Flucloxacillin is an isoxazolyl penicillin of the β-lactam group of antibiotics, which exerts a bactericidal effect upon many Gram-positive organisms including β-lactamase-producing staphylococci and streptococci. While no longer used in the United States, Flucloxacillin is supplied under a variety of trade names in other countries, including Floxapen, Flopen, Staphylex. Floxapen is indicated for the treatment of infections due to sensitive Gram-positive organisms, including β-lactamase-producing staphylococci and streptococci. Typical indications including, skin and soft tissue infections; respiratory tract infections; other infections caused by floxapen-sensitive organisms, like example, osteomyelitis, urinary tract infection, septicaemia, endocarditis. Floxapen is also indicated for use as a prophylactic agent during major surgical procedures when appropriate; for example cardiothoracic and orthopaedic surgery.
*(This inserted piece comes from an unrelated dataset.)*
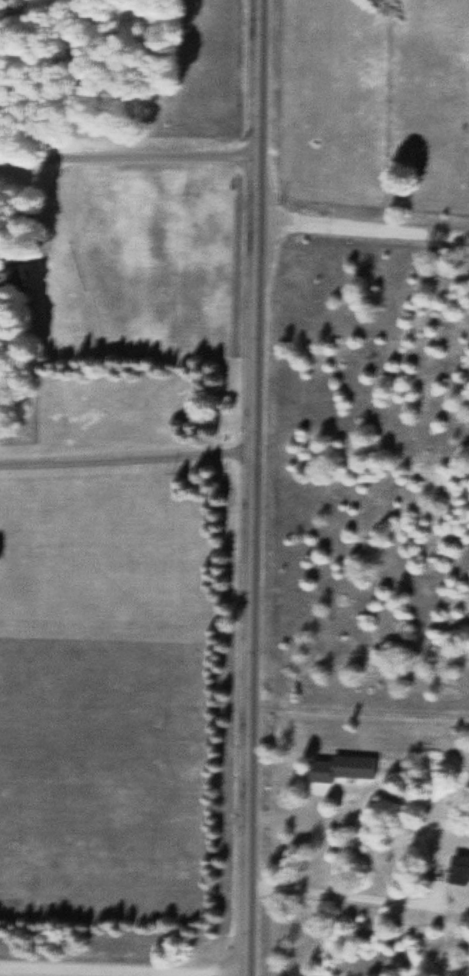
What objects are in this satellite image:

Flucloxacillin, by its action on the synthesis of the bacterial wall, exerts a bactericidal effect on streptococci except those of group D (Enterococcus faecalis) staphylococci. It is not active against methicillin-resistant staphylococci. There is evidence that the risk of flucloxacillin induced liver injury is increased in subjects carrying the HLA-B*5701 allele. Despite this strong association, only 1 in 500-1000 carriers will develop liver injury. Consequently, the positive predictive value of testing the HLA-B*5701 allele for liver injury is very low (0.12%) and routine screening for this allele is not recommended. Flucloxacillin diffuses well into most tissue. Specifically, active concentrations of flucloxacillin have been recovered in bones: 11.6 mg/L (compact bone) and 15.6 mg/L (spongy bone), with a mean serum level of 8.9 mg/L. Flucloxacillin diffuses in only small proportion into the cerebrospinal fluid of subjects whose meninges are not inflamed. It is also excreted in small quantities in mother's milk. In normal subjects approximately 10% of the flucloxacillin administered is metabolised to penicilloic acid. The elimination half-life of flucloxacillin is in the order of 53 minutes.